Virginia Tech Engineers Craft Durable, Self‑Repairing, and Recyclable PCBs

A team of scientists has developed a new kind of self-healing circuit board that stays functional even after severe mechanical damage and can be reshaped or recycled entirely using heat. Infused with liquid metal and built using a polymer known as vitrimer, the new circuit boards could dramatically cut electronic waste and transform the durability of consumer electronics. Vitrimer retains the strength of traditional thermoset materials while allowing flexibility and repair, making it possible to reconfigure damaged boards without compromising electrical performance.

As per a study published in Advanced Materials on June 1, the boards were created by blending vitrimer with just 5% by volume of liquid metal droplets. This combination nearly doubled the material’s strain-at-break, or stretchability, compared to vitrimer alone. The embedded droplets are flexible as well, serving as flexible conductors in place of metal wiring used in traditional boards. Using a rheometer, tests showed the material was able to return to its original shape after heat-induced deformation ranging from 170°C to 200°C, which conventional epoxy-based thermosets cannot achieve.

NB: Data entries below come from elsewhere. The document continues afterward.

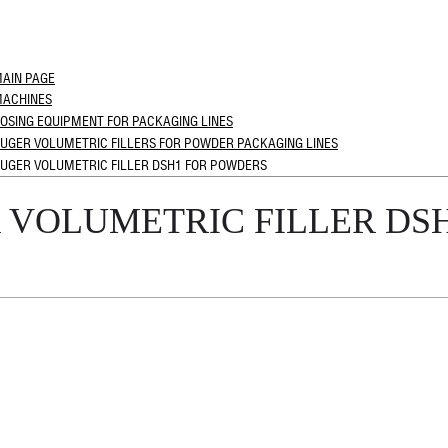
AIN PAGE
ACHINES
OSING EQUIPMENT FOR PACKAGING LINES
UGER VOLUMETRIC FILLERS FOR POWDER PACKAGING LINES
UGER VOLUMETRIC FILLER DSH1 FOR POWDERS
 VOLUMETRIC FILLER DS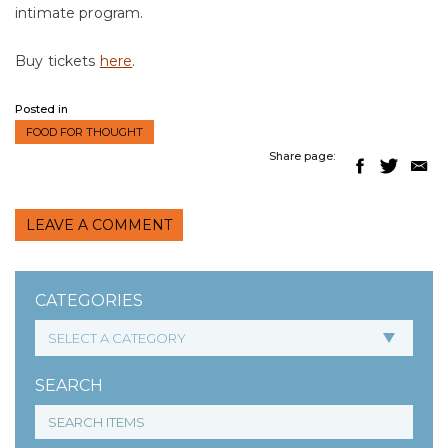
intimate program.
Buy tickets
here
.
Posted in
FOOD FOR THOUGHT
Share page:
LEAVE A COMMENT
CATEGORIES
SEARCH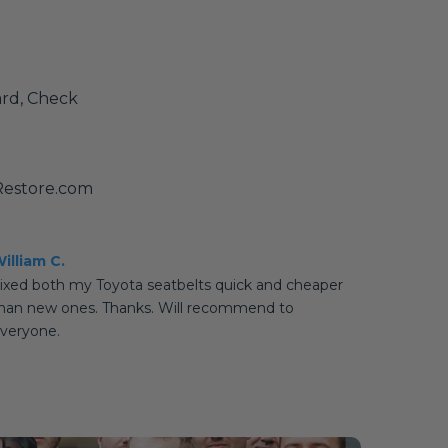
ard, Check
Restore.com
illiam C.
ixed both my Toyota seatbelts quick and cheaper
han new ones. Thanks. Will recommend to
veryone.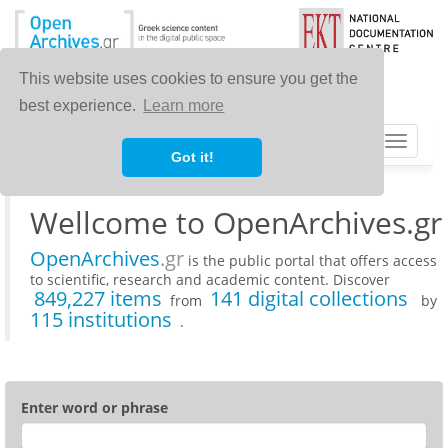
This website uses cookies to ensure you get the
best experience.
Learn more
Toggle
Got it!
navigat
Wellcome to OpenArchives.gr
OpenArchives
.gr
is the public portal that offers access
to scientific, research and academic content. Discover
849,227 items
141 digital collections
from
by
115 institutions
.
Enter word or phrase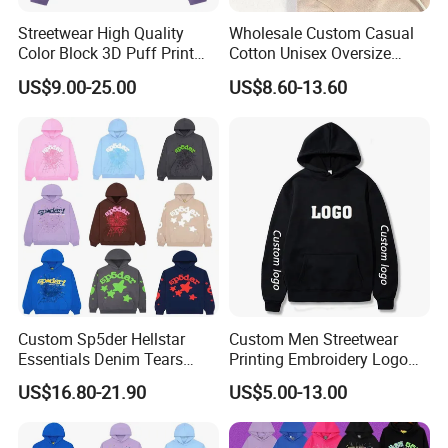
Streetwear High Quality
Wholesale Custom Casual
Color Block 3D Puff Print
Cotton Unisex Oversize
Men's Hoodie
Men's Hoodies Outdoor
US$9.00-25.00
US$8.60-13.60
Customized Service
Hoody 3D Embossed
500GSM Heavyweight
Hoodie for Men
Custom Sp5der Hellstar
Custom Men Streetwear
Essentials Denim Tears
Printing Embroidery Logo
Hoodie OEM & Wholesale
400 GSM Pullover Custom
US$16.80-21.90
US$5.00-13.00
From Manufacture
Hoodie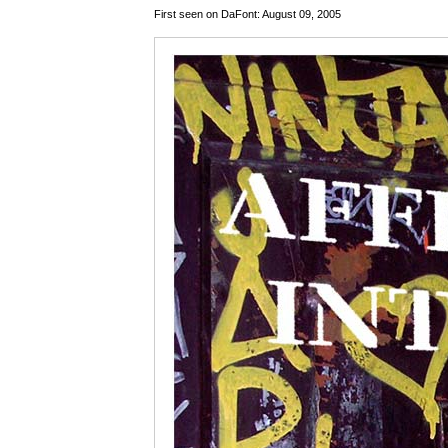
First seen on DaFont: August 09, 2005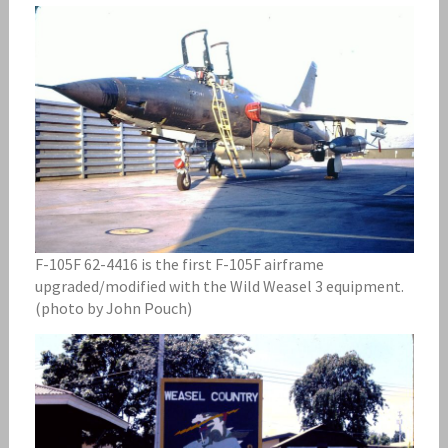
F-105F 62-4416 is the first F-105F airframe
upgraded/modified with the Wild Weasel 3 equipment.
(photo by John Pouch)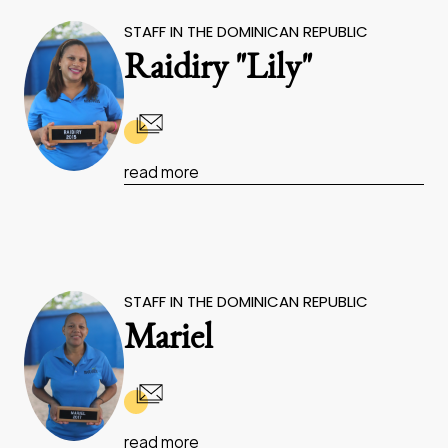
STAFF IN THE DOMINICAN REPUBLIC
Raidiry "Lily"
read more
STAFF IN THE DOMINICAN REPUBLIC
Mariel
read more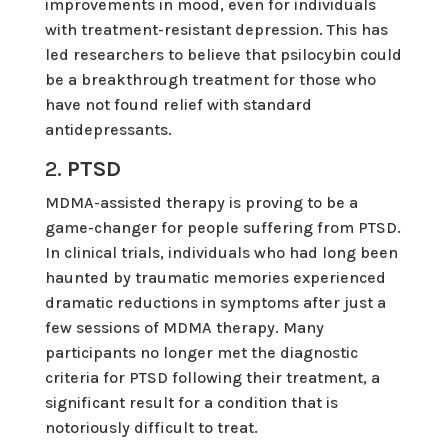
improvements in mood, even for individuals
with treatment-resistant depression. This has
led researchers to believe that psilocybin could
be a breakthrough treatment for those who
have not found relief with standard
antidepressants.
2.
PTSD
MDMA-assisted therapy is proving to be a
game-changer for people suffering from PTSD.
In clinical trials, individuals who had long been
haunted by traumatic memories experienced
dramatic reductions in symptoms after just a
few sessions of MDMA therapy. Many
participants no longer met the diagnostic
criteria for PTSD following their treatment, a
significant result for a condition that is
notoriously difficult to treat.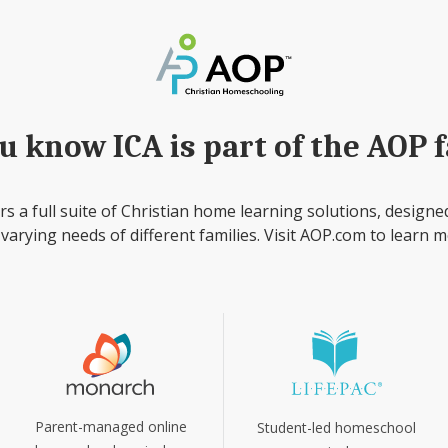
u know ICA is part of the AOP 
rs a full suite of Christian home learning solutions, designe
 varying needs of different families. Visit AOP.com to learn m
Parent-managed online
Student-led homeschool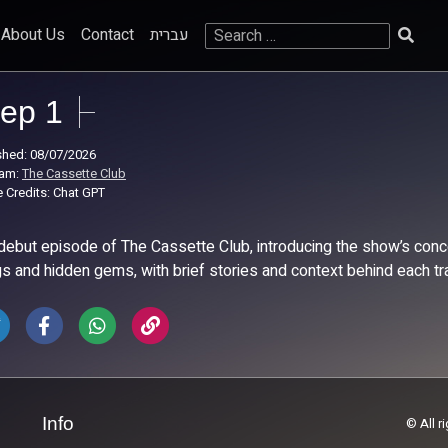
Search
About Us
Contact
עברית
for:
ep 1
shed: 08/07/2026
ram:
The Cassette Club
 Credits: Chat GPT
debut episode of The Cassette Club, introducing the show’s conce
s and hidden gems, with brief stories and context behind each tr
Info
© All r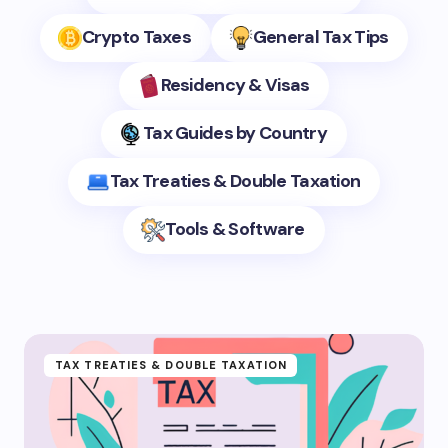
Crypto Taxes
General Tax Tips
Residency & Visas
Tax Guides by Country
Tax Treaties & Double Taxation
Tools & Software
TAX TREATIES & DOUBLE TAXATION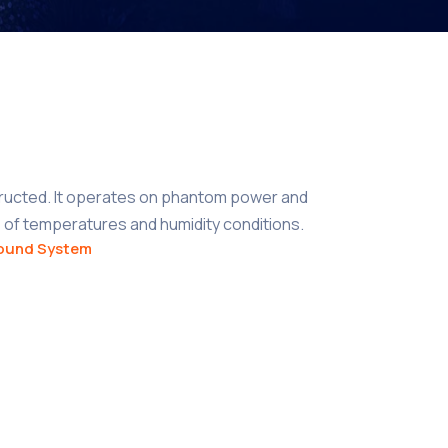
ructed. It operates on phantom power and
 of temperatures and humidity conditions.
ound System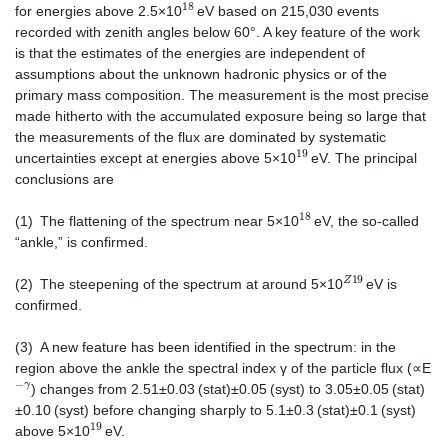
18
for energies above 2.5×10
eV based on 215,030 events
recorded with zenith angles below 60°. A key feature of the work
is that the estimates of the energies are independent of
assumptions about the unknown hadronic physics or of the
primary mass composition. The measurement is the most precise
made hitherto with the accumulated exposure being so large that
the measurements of the flux are dominated by systematic
19
uncertainties except at energies above 5×10
eV. The principal
conclusions are
18
(1) The flattening of the spectrum near 5×10
eV, the so-called
“ankle,” is confirmed.
Z
19
(2) The steepening of the spectrum at around 5×10
eV is
confirmed.
(3) A new feature has been identified in the spectrum: in the
region above the ankle the spectral index γ of the particle flux (∝E
−
γ
) changes from 2.51±0.03 (stat)±0.05 (syst) to 3.05±0.05 (stat)
±0.10 (syst) before changing sharply to 5.1±0.3 (stat)±0.1 (syst)
19
above 5×10
eV.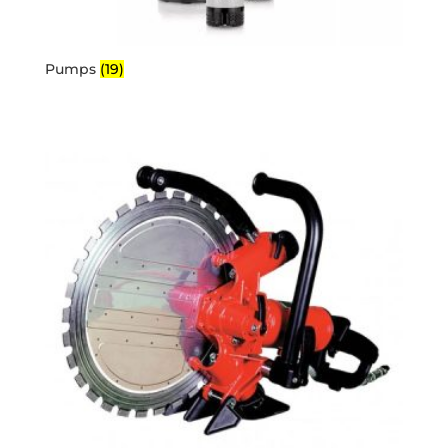
Pumps
(19)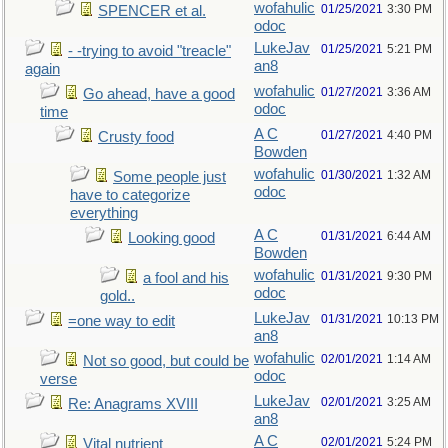
wofahulic
01/25/2021
3:30 PM
SPENCER et al.
odoc
LukeJav
01/25/2021
5:21 PM
- -trying to avoid "treacle"
an8
again
wofahulic
01/27/2021
3:36 AM
Go ahead, have a good
odoc
time
A C
01/27/2021
4:40 PM
Crusty food
Bowden
wofahulic
01/30/2021
1:32 AM
Some people just
odoc
have to categorize
everything
A C
01/31/2021
6:44 AM
Looking good
Bowden
wofahulic
01/31/2021
9:30 PM
a fool and his
odoc
gold..
LukeJav
01/31/2021
10:13 PM
=one way to edit
an8
wofahulic
02/01/2021
1:14 AM
Not so good, but could be
odoc
verse
LukeJav
02/01/2021
3:25 AM
Re: Anagrams XVIII
an8
A C
02/01/2021
5:24 PM
Vital nutrient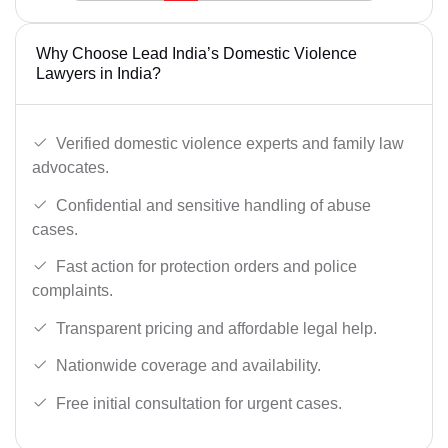
Why Choose Lead India’s Domestic Violence
Lawyers in India?
Verified domestic violence experts and family law
advocates.
Confidential and sensitive handling of abuse
cases.
Fast action for protection orders and police
complaints.
Transparent pricing and affordable legal help.
Nationwide coverage and availability.
Free initial consultation for urgent cases.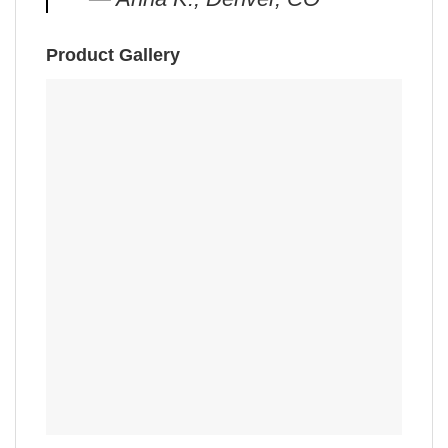
Product Gallery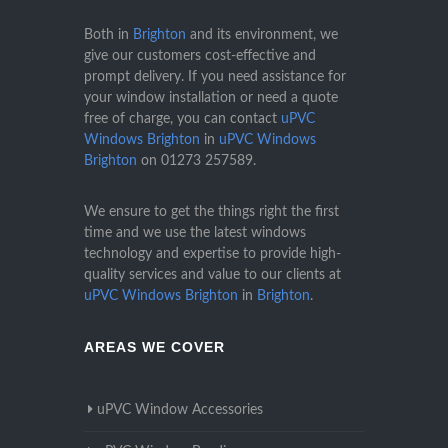
Both in
Brighton
and its environment, we
give our customers cost-effective and
prompt delivery. If you need assistance for
your window installation or need a quote
free of charge, you can contact
uPVC
Windows Brighton
in
uPVC Windows
Brighton
on
01273 257589
.
We ensure to get the things right the first
time and we use the latest windows
technology and expertise to provide high-
quality services and value to our clients at
uPVC Windows Brighton
in
Brighton
.
AREAS WE COVER
uPVC Window Accessories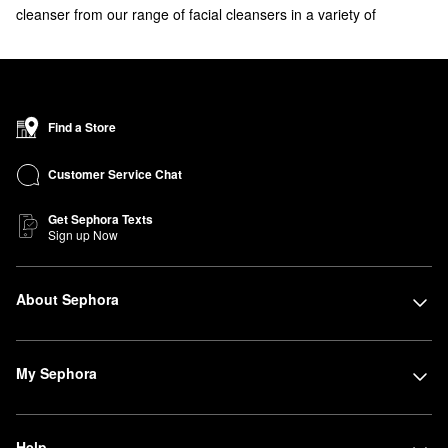
cleanser from our range of facial cleansers in a variety of
formulas. Acne concerns? There's a wash for that. Explore our
selection of
acne face washes
.
Find a Store
Customer Service Chat
Get Sephora Texts
Sign up Now
About Sephora
My Sephora
Help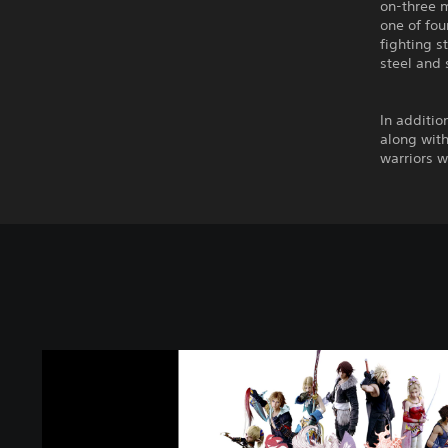
on-three m
one of fou
fighting s
steel and 
In additio
along with
warriors wh
D
I
S
S
I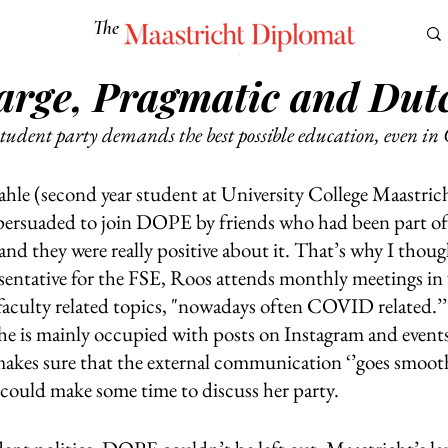
The
Maastricht Diplomat
rge, Pragmatic and Dut
S
CULTURE
EUROMUN
SCIENCE
Corner Ca
student party demands the best possible education, even in 
e (second year student at University College Maastricht
persuaded to join DOPE by friends who had been part of t
nd they were really positive about it. That’s why I thought
resentative for the FSE, Roos attends monthly meetings in
faculty related topics, "nowadays often COVID related.’’
 is mainly occupied with posts on Instagram and events
makes sure that the external communication ‘’goes smooth
ould make some time to discuss her party.   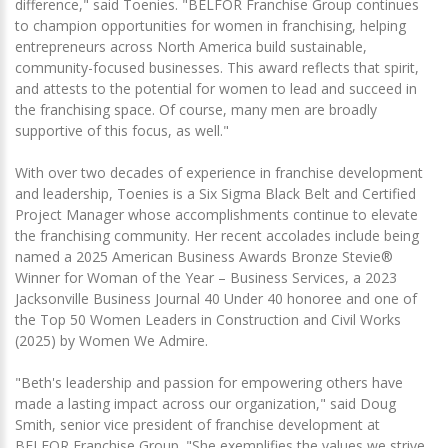
difference," said Toenies. "BELFOR Franchise Group continues
to champion opportunities for women in franchising, helping
entrepreneurs across North America build sustainable,
community-focused businesses. This award reflects that spirit,
and attests to the potential for women to lead and succeed in
the franchising space. Of course, many men are broadly
supportive of this focus, as well."
With over two decades of experience in franchise development
and leadership, Toenies is a Six Sigma Black Belt and Certified
Project Manager whose accomplishments continue to elevate
the franchising community. Her recent accolades include being
named a 2025 American Business Awards Bronze Stevie®
Winner for Woman of the Year – Business Services, a 2023
Jacksonville Business Journal 40 Under 40 honoree and one of
the Top 50 Women Leaders in Construction and Civil Works
(2025) by Women We Admire.
"Beth's leadership and passion for empowering others have
made a lasting impact across our organization," said Doug
Smith, senior vice president of franchise development at
BELFOR Franchise Group. "She exemplifies the values we strive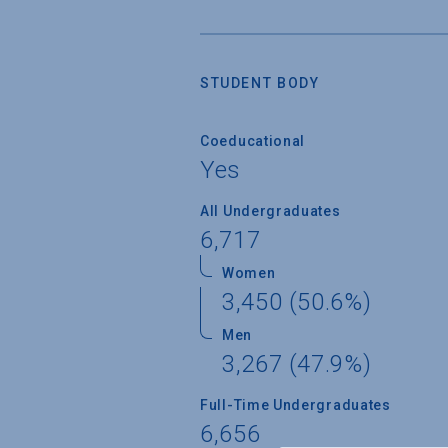
STUDENT BODY
Coeducational
Yes
All Undergraduates
6,717
Women
3,450 (50.6%)
Men
3,267 (47.9%)
Full-Time Undergraduates
6,656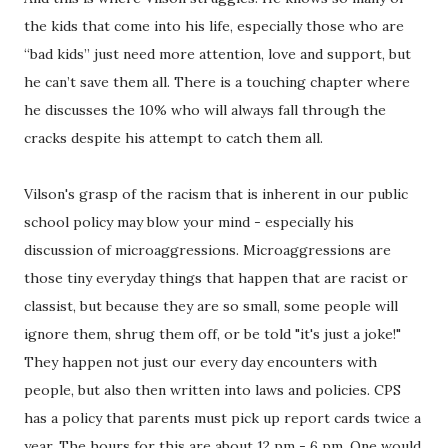
the kids that come into his life, especially those who are
“bad kids” just need more attention, love and support, but
he can’t save them all. There is a touching chapter where
he discusses the 10% who will always fall through the
cracks despite his attempt to catch them all.
Vilson's grasp of the racism that is inherent in our public
school policy may blow your mind - especially his
discussion of microaggressions. Microaggressions are
those tiny everyday things that happen that are racist or
classist, but because they are so small, some people will
ignore them, shrug them off, or be told "it's just a joke!"
They happen not just our every day encounters with
people, but also then written into laws and policies. CPS
has a policy that parents must pick up report cards twice a
year. The hours for this are about 12 pm - 6 pm. One would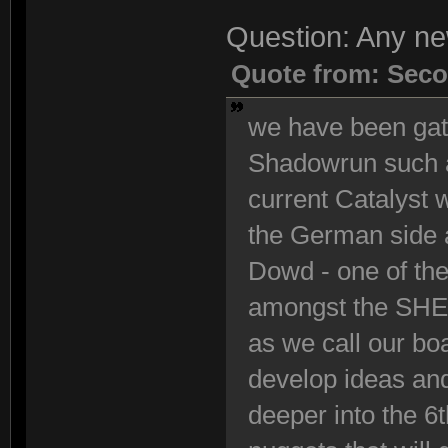
Question: Any n
Quote from: Seco
we have been gath
Shadowrun such a
current Catalyst
the German side 
Dowd - one of the
amongst the SHE 
as we call our bo
develop ideas and
deeper into the 6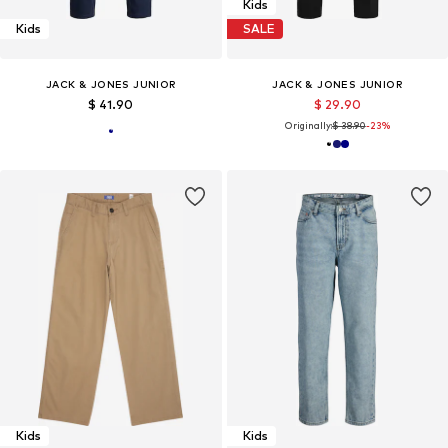
Kids
Kids
SALE
JACK & JONES JUNIOR
JACK & JONES JUNIOR
$ 41.90
$ 29.90
Originally:
$ 38.90
-23%
Kids
Kids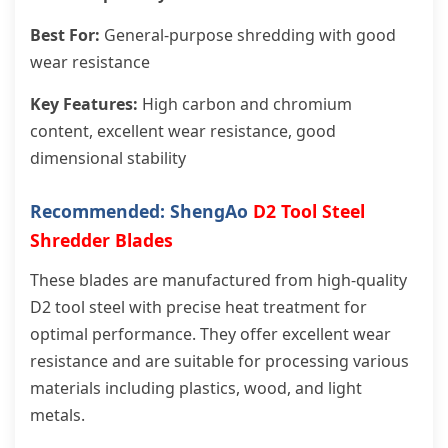
Best For:
General-purpose shredding with good
wear resistance
Key Features:
High carbon and chromium
content, excellent wear resistance, good
dimensional stability
Recommended: ShengAo
D2 Tool Steel
Shredder Blades
These blades are manufactured from high-quality
D2 tool steel with precise heat treatment for
optimal performance. They offer excellent wear
resistance and are suitable for processing various
materials including plastics, wood, and light
metals.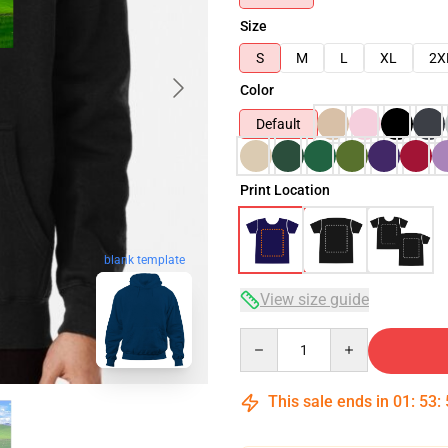
Size
S
M
L
XL
2X
Color
Default
Print Location
blank template
View size guide
Quantity
This sale ends in
01
:
53
: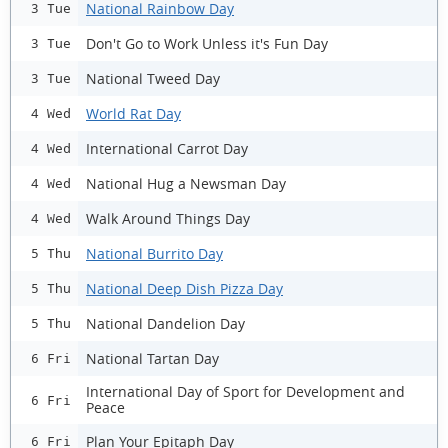
National Rainbow Day
3 Tue
Don't Go to Work Unless it's Fun Day
3 Tue
National Tweed Day
3 Tue
World Rat Day
4 Wed
International Carrot Day
4 Wed
National Hug a Newsman Day
4 Wed
Walk Around Things Day
4 Wed
National Burrito Day
5 Thu
National Deep Dish Pizza Day
5 Thu
National Dandelion Day
5 Thu
National Tartan Day
6 Fri
International Day of Sport for Development and
6 Fri
Peace
Plan Your Epitaph Day
6 Fri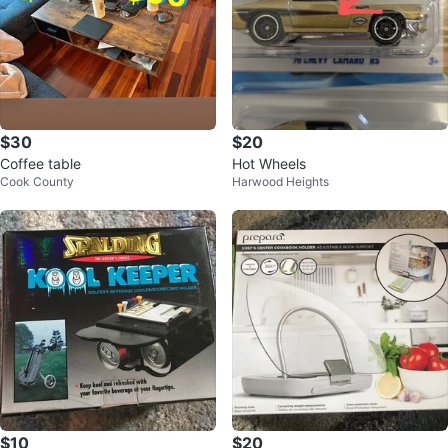
$30
$20
Coffee table
Hot Wheels
Cook County
Harwood Heights
$10
$20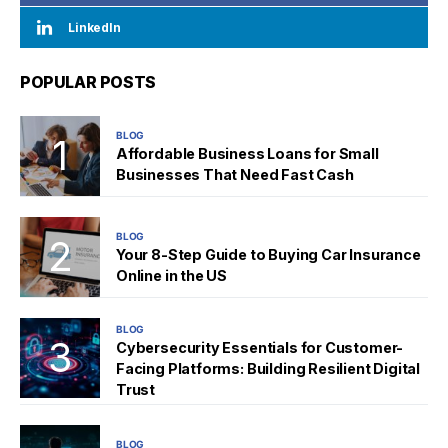
LinkedIn
POPULAR POSTS
BLOG
Affordable Business Loans for Small
Businesses That Need Fast Cash
BLOG
Your 8-Step Guide to Buying Car Insurance
Online in the US
BLOG
Cybersecurity Essentials for Customer-
Facing Platforms: Building Resilient Digital
Trust
BLOG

Engineers also demonstrated that the material remains highly conductive and can recover its electrical function after being damaged. “Modern circuit boards simply cannot do this,” said Josh Worch, co-lead author of the study. His team designed the dynamic composite with the aim of building a circular economy around electronics. The design addresses a major environmental concern: most circuit boards today use thermosets that cannot be recycled and end up in landfills.

Electronic waste has more than doubled in 12 years, from 34 to 62 billion kilograms, as noted in a 2024 UN report. Despite containing valuable metals like gold, current boards are difficult to break down and reclaim due to the permanent nature of thermosetting plastics. The new vitrimer-based design, by contrast, allows for easy separation and reuse of materials. “Even if the board is damaged,” said Michael Bartlett, another co-lead author, “electrical performance will not suffer.”

More work needs to be done to improve the recovery of some elements, but the advance is a big step toward greener electronics, the researchers say. The technology could one day be in many different types of devices, from phones and laptops to wearables and TVs, changing the way devices are made, operated, and recycled.